“It is very easy to explain,” said she. “Do not all the people who spend their lives in the practice of any art, clever people generally, and capable of hard thinking as well as hard living, waste their efforts for the careless enjoyment of others who have not half their brains, or their courage, or their capacity? The rich parvenu who doesn’t know a Rubens from a Rembrandt, patronizes the rising painter and delights afterward in the boast that he ‘made that man, sir.’ The wise man writes for fools to read. And the actress gives days of study to her share in a piece which the dressmaker in the pit condemns as ‘very poor stuff.’ It is always the same.”
“You speak very bitterly.”
“Yes. For you see I range myself on the side of the hard-working, capable ones. Don’t you know how I have spent these last four years?”
“No, no; do tell me,” said George, with a shrewd guess at her answer, bending lower over her in his interest.
“I have spent them on the stage.”
“The stage!” echoed another voice.
They both started and looked round. Behind them, leaning against the wall, not far from the door, was Harry, in his dressing-gown, pale, heavy-eyed, sullen. He looked at his wife with fierce eyes and frowning brows.

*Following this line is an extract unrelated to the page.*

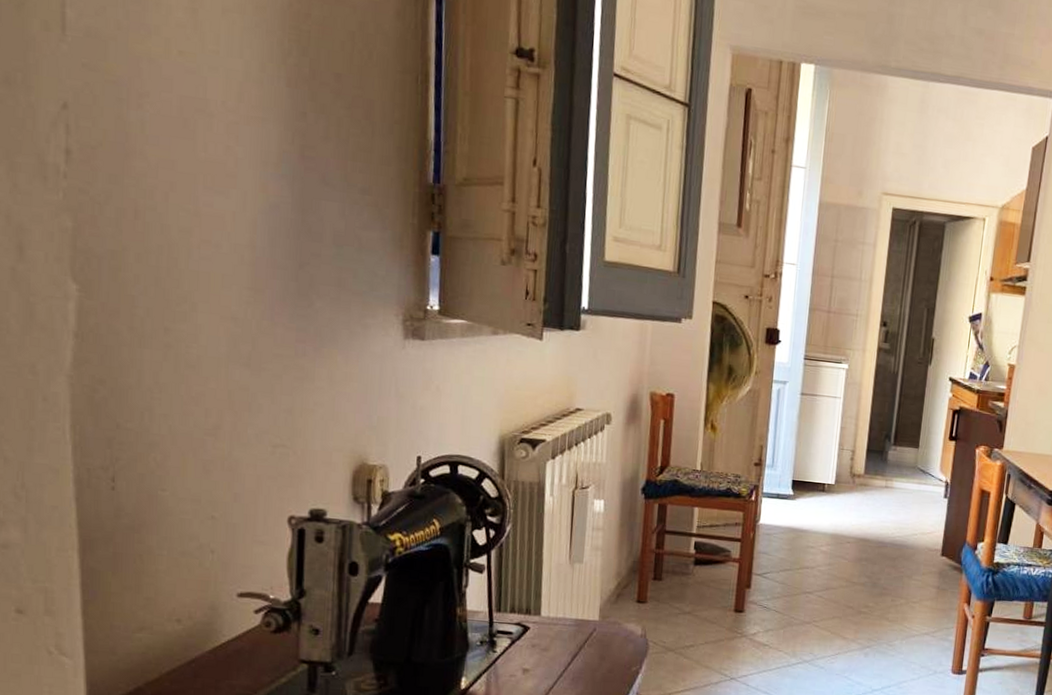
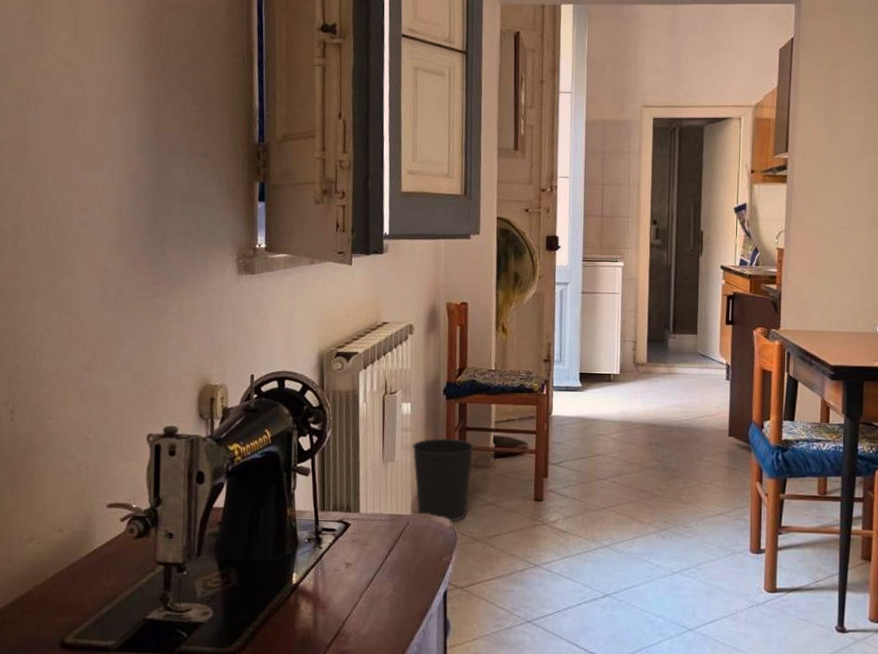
wastebasket: none [603,540,673,631] -> present [412,437,474,523]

“So you are an actress! I don’t wonder you were ashamed to tell me how you passed your time.”
“I was not ashamed, Harry,” said Annie, calmly, rising and going toward him. “If you think I ought to be, you have only to say a word and you shall never be troubled with me again.”
“You are in a great hurry for me to say that word, and, by Jove, for once I feel inclined to please you! An actress! No wonder I find you ready to listen to soft words from any man! No wonder the words from me which used to set you blushing for pleasure can’t touch you now! You are just a thing for everybody to look at—not a wife for me! Go away; I would rather fall than that you should touch me!”